TASK STATEMENT:
Repeat every record exactly, but keep images out of the copy.

INPUT RECORDS:
════════════════

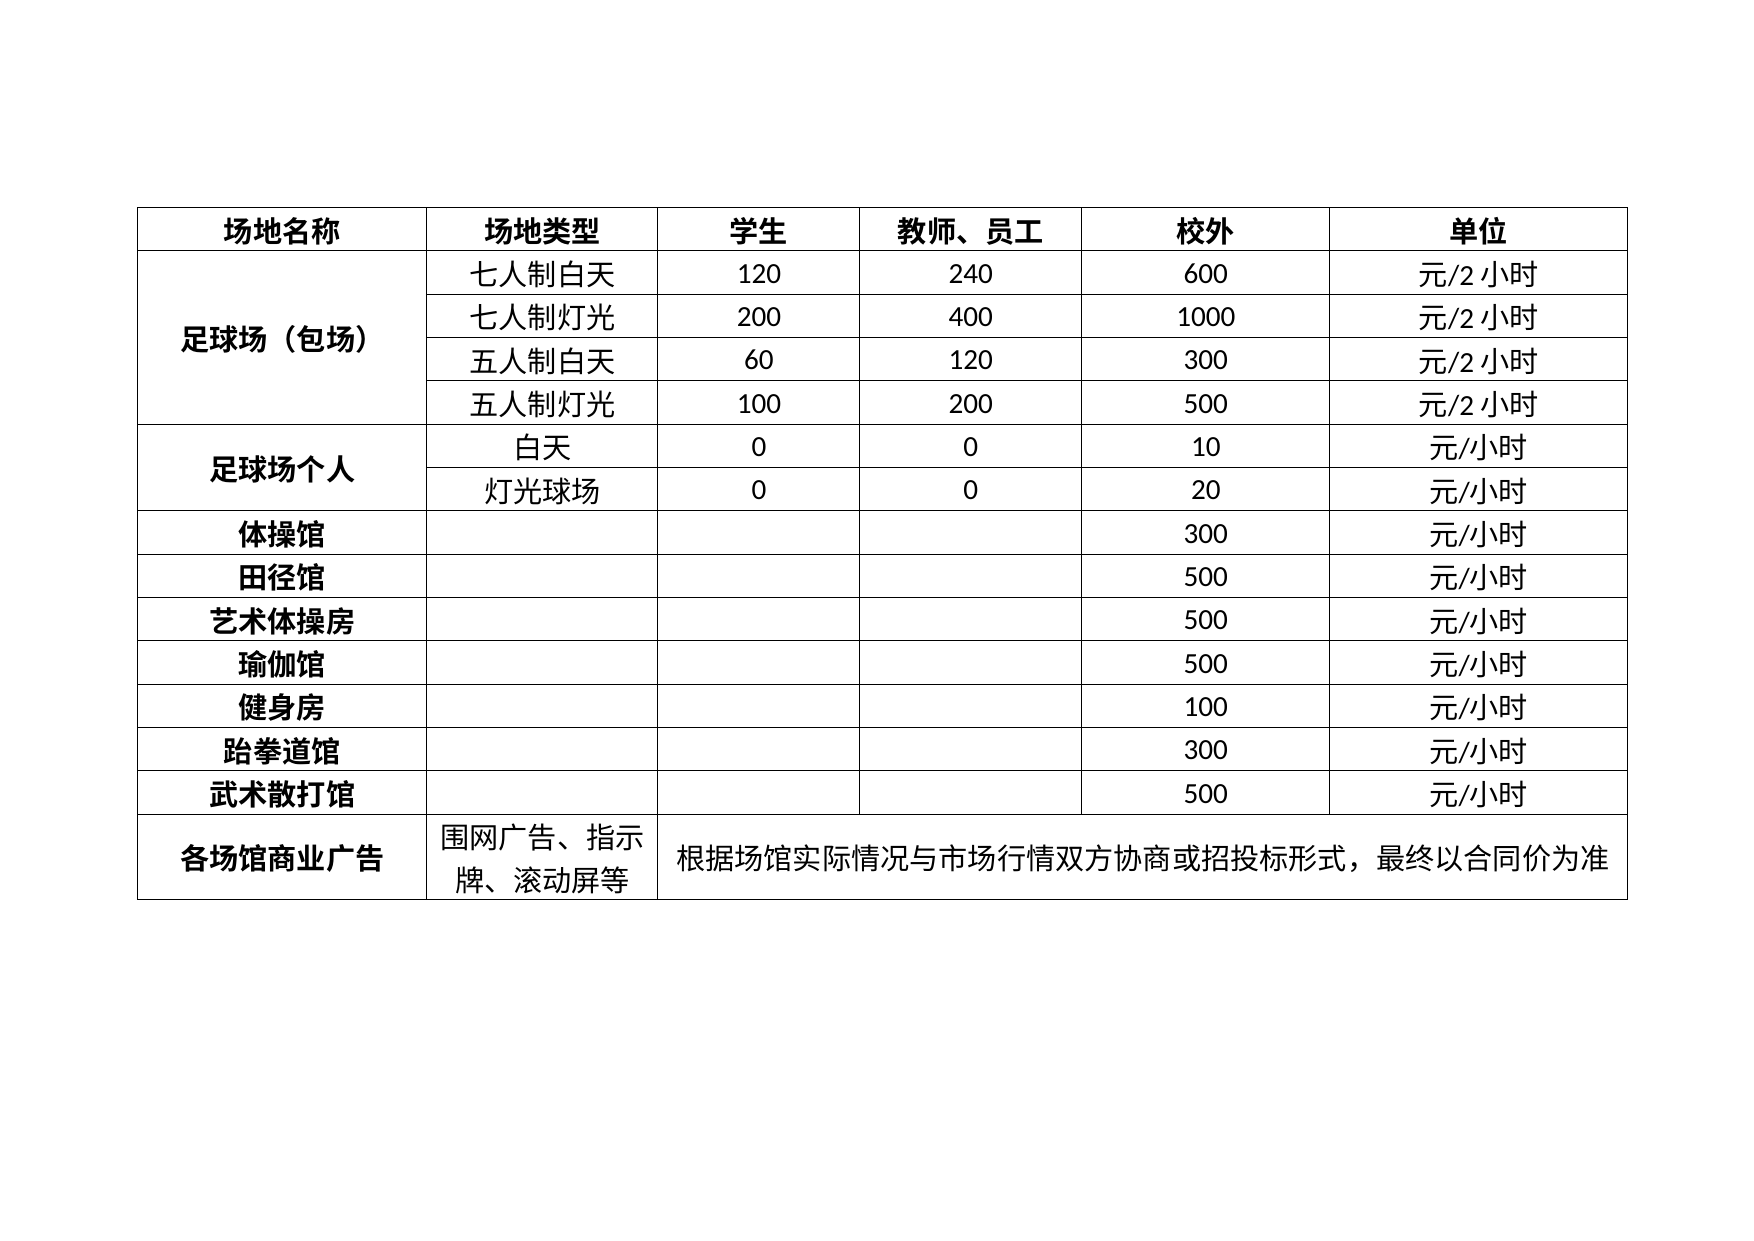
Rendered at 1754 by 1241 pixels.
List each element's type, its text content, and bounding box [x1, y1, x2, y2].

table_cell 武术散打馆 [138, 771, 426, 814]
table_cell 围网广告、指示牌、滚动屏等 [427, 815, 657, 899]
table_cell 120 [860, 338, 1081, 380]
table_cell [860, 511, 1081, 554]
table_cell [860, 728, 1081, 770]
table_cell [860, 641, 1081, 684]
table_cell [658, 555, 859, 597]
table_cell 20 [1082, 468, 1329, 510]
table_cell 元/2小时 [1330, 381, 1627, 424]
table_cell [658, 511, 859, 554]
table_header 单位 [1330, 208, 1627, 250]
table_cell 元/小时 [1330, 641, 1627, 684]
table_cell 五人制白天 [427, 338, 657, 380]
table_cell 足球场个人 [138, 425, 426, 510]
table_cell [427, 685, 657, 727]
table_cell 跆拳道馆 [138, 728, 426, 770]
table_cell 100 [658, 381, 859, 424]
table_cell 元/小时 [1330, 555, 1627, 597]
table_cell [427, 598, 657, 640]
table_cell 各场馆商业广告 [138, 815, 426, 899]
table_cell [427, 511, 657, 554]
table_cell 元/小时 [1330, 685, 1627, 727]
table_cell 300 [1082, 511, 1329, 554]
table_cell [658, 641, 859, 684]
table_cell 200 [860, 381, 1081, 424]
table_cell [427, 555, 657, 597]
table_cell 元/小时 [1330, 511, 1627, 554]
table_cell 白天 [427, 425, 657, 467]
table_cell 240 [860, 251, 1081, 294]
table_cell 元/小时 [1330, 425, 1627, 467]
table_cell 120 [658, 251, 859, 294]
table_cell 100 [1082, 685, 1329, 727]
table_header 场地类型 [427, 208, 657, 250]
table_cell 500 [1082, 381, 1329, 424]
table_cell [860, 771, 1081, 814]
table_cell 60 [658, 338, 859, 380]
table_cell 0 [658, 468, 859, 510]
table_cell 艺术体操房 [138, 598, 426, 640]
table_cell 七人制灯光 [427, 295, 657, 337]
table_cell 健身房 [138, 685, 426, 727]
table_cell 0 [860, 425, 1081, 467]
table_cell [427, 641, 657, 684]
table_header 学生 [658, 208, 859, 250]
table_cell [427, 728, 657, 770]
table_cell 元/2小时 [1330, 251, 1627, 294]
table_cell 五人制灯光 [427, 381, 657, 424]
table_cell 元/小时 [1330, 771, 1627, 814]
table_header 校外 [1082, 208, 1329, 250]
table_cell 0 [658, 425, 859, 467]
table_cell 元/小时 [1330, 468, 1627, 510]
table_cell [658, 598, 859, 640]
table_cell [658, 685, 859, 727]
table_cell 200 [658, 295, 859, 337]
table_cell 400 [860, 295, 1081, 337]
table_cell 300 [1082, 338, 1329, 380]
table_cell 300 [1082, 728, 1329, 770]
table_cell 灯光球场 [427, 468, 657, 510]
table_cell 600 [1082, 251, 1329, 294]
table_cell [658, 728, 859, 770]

════════════════

EXERCISE ANSWER:
Rendered at 1754 by 1241 pixels.
List each element's type, its text content, and bounding box [x1, y1, x2, y2].

table_cell 武术散打馆 [138, 771, 426, 814]
table_cell 围网广告、指示牌、滚动屏等 [427, 815, 657, 899]
table_cell 120 [860, 338, 1081, 380]
table_cell [860, 511, 1081, 554]
table_cell [860, 728, 1081, 770]
table_cell [860, 641, 1081, 684]
table_cell [658, 555, 859, 597]
table_cell 20 [1082, 468, 1329, 510]
table_cell 元/2小时 [1330, 381, 1627, 424]
table_cell [658, 511, 859, 554]
table_header 单位 [1330, 208, 1627, 250]
table_cell 元/小时 [1330, 641, 1627, 684]
table_cell 五人制白天 [427, 338, 657, 380]
table_cell 足球场个人 [138, 425, 426, 510]
table_cell [427, 685, 657, 727]
table_cell 跆拳道馆 [138, 728, 426, 770]
table_cell 100 [658, 381, 859, 424]
table_cell 元/小时 [1330, 555, 1627, 597]
table_cell [427, 598, 657, 640]
table_cell 各场馆商业广告 [138, 815, 426, 899]
table_cell [427, 511, 657, 554]
table_cell 元/小时 [1330, 685, 1627, 727]
table_cell 300 [1082, 511, 1329, 554]
table_cell [658, 641, 859, 684]
table_cell 200 [860, 381, 1081, 424]
table_cell [427, 555, 657, 597]
table_cell 元/小时 [1330, 511, 1627, 554]
table_cell 白天 [427, 425, 657, 467]
table_cell 240 [860, 251, 1081, 294]
table_cell 元/小时 [1330, 425, 1627, 467]
table_cell 120 [658, 251, 859, 294]
table_cell 100 [1082, 685, 1329, 727]
table_header 场地类型 [427, 208, 657, 250]
table_cell 500 [1082, 381, 1329, 424]
table_cell [860, 771, 1081, 814]
table_cell 60 [658, 338, 859, 380]
table_cell 0 [658, 468, 859, 510]
table_cell 艺术体操房 [138, 598, 426, 640]
table_cell 七人制灯光 [427, 295, 657, 337]
table_cell 健身房 [138, 685, 426, 727]
table_cell 0 [860, 425, 1081, 467]
table_cell [427, 641, 657, 684]
table_header 学生 [658, 208, 859, 250]
table_cell [427, 728, 657, 770]
table_cell 元/2小时 [1330, 251, 1627, 294]
table_cell 五人制灯光 [427, 381, 657, 424]
table_cell 元/小时 [1330, 771, 1627, 814]
table_header 校外 [1082, 208, 1329, 250]
table_cell 0 [658, 425, 859, 467]
table_cell 元/小时 [1330, 468, 1627, 510]
table_cell [658, 598, 859, 640]
table_cell [658, 685, 859, 727]
table_cell 200 [658, 295, 859, 337]
table_cell 400 [860, 295, 1081, 337]
table_cell 300 [1082, 338, 1329, 380]
table_cell 300 [1082, 728, 1329, 770]
table_cell 灯光球场 [427, 468, 657, 510]
table_cell 600 [1082, 251, 1329, 294]
table_cell [658, 728, 859, 770]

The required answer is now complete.